(Stored data)
↓

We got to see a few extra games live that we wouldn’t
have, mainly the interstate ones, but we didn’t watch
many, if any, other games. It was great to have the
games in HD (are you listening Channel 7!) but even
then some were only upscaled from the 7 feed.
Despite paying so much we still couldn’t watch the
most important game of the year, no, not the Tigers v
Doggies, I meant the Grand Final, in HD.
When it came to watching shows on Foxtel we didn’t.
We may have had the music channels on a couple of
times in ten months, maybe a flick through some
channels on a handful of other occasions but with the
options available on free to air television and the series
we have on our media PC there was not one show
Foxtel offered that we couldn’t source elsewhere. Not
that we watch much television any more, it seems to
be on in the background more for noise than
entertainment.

↑

[ASSIGNMENT]
Within the entries above, report how many lines include "more", and keep the answer to the number.

[SOLVED PROBLEM]
2